From 2019 to 2021, the hits just kept on coming. My dad died a little over a year after the pandemic started, and a month after that, my family and I began palliating my grandpa. Within two short years, the only hustle I had left was to ensure the people I loved were going to be okay. I realized how desperately I needed to be free of the tally I’d been running of the many ways I was worthy of work, of recognition, of a break. Now, work was just a necessity, no longer the be-all and end-all of my value.
By the start of 2022, following another family death, I wondered if I’d ever write again. I felt hollowed out and exhausted, but even more curiously, I also felt restless. Because as much as overworking can be toxic, there are positive benefits to productivity. I missed the excitement I used to feel about a new project, the satisfaction that I was exercising my brain, and the catharsis of shaping my feelings into something I could look at and understand. I also missed learning. I started to crave the feeling of doing something tangible; of returning to the work I loved—and even going back to school—because those were things I enjoyed doing.

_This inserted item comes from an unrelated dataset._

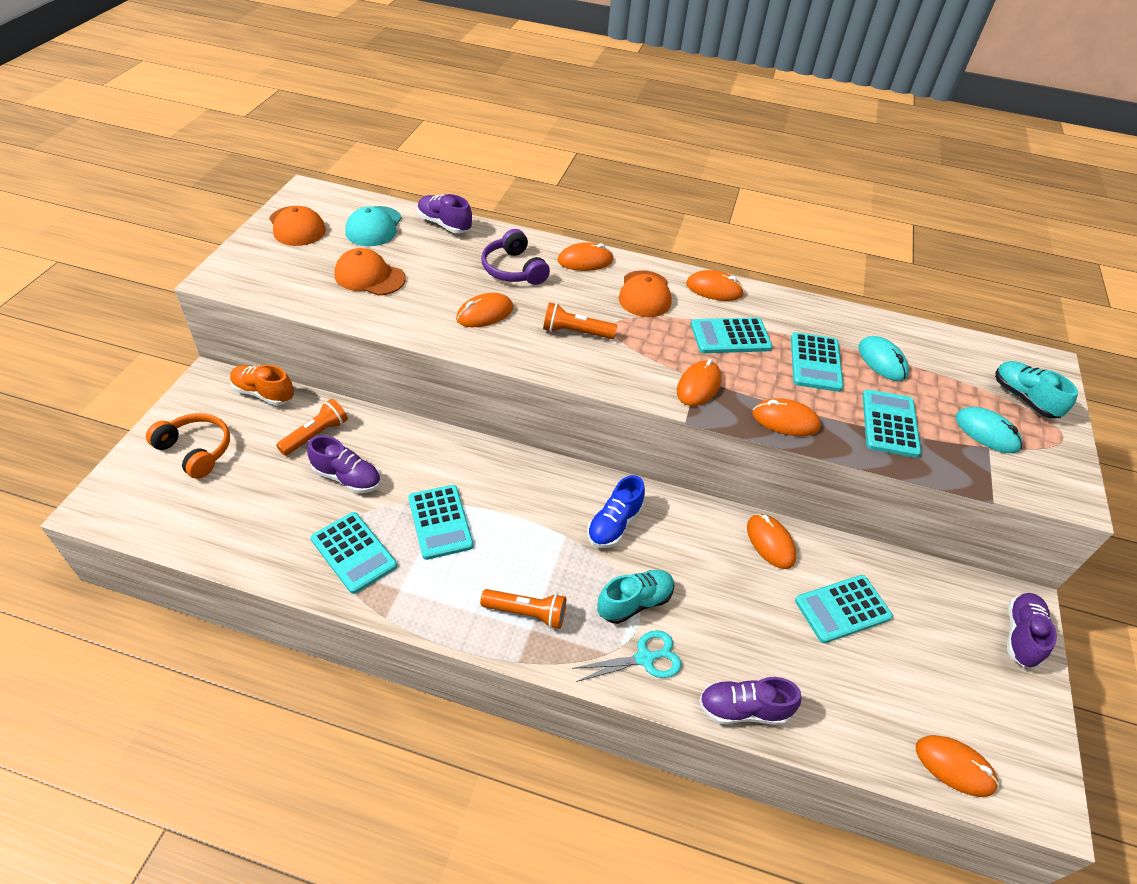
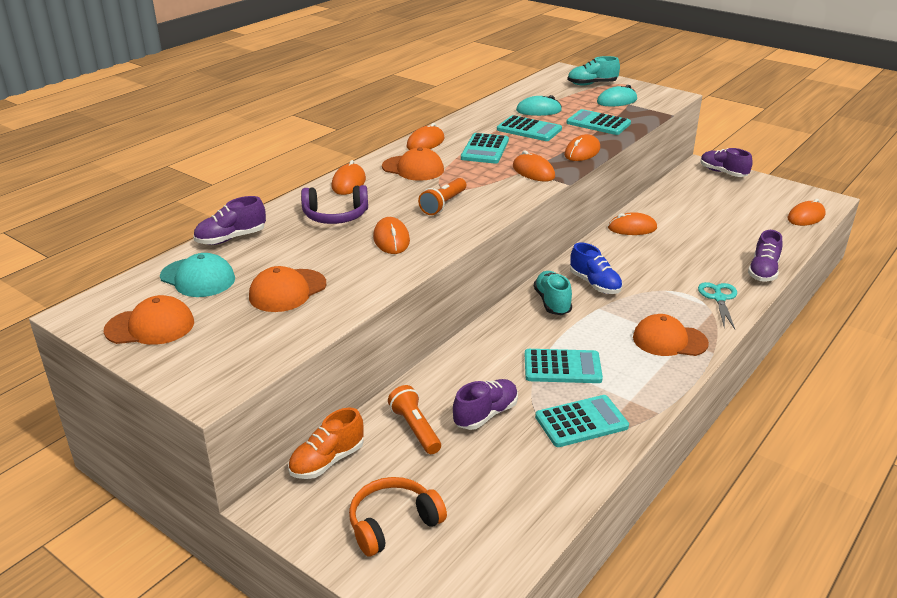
camera: 65 degrees left, 15 degrees down
(526, 613) = (669, 340): orange flashlight -> orange cap
(634, 602) = (670, 291): turquoise shoe -> turquoise shoe (552, 302)
(842, 609) = (693, 218): turquoise calculator -> none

In the wake of so much loss, I wanted to feel alive again. I wanted to participate in conversations and feelings, but I wanted to do it in a way I hadn’t before: healthily. So I began writing a little bit again. First about losing my dad. Then about our collective malaise in the follow-up to Covid. I wrote about my frustrations with Hustle Culture and the mental traps I succumb to. I admitted I was scared and unsure and messy, and that I was going back to school because I was ready to slow down and to learn something. The process of divorcing my identity from what I did professionally has made it easier to treat my job as exactly that: something I do as a part of my life, but not its defining factor. I am still a writer, but I am also many more things.
As a means of surviving a terrible three years, I’ve unknowingly subscribed to the notion of slow living, balancing my work life by equating victory not to what produce, but the fact that I am trying. Next to my bed sits a copy of Jenny Odell’s How To Do Nothing, which I picked up in mid-2020 at the advice of a friend. Back then, I’d avoided reading it because I didn’t see it as something relevant to my professional life—it wasn’t a topic I could necessarily write about or tie into a pitch or relate back to a syllabus. But last week, I picked it up after finishing a paper for school because I made a choice: Instead of getting ahead on more work, I was going to sit down, read for fun and take care of my brain. In the process, I found myself very slightly unclenching my jaw. I turned my phone over so I wouldn’t see its alerts. I was just a person reading a book, and it was totally okay.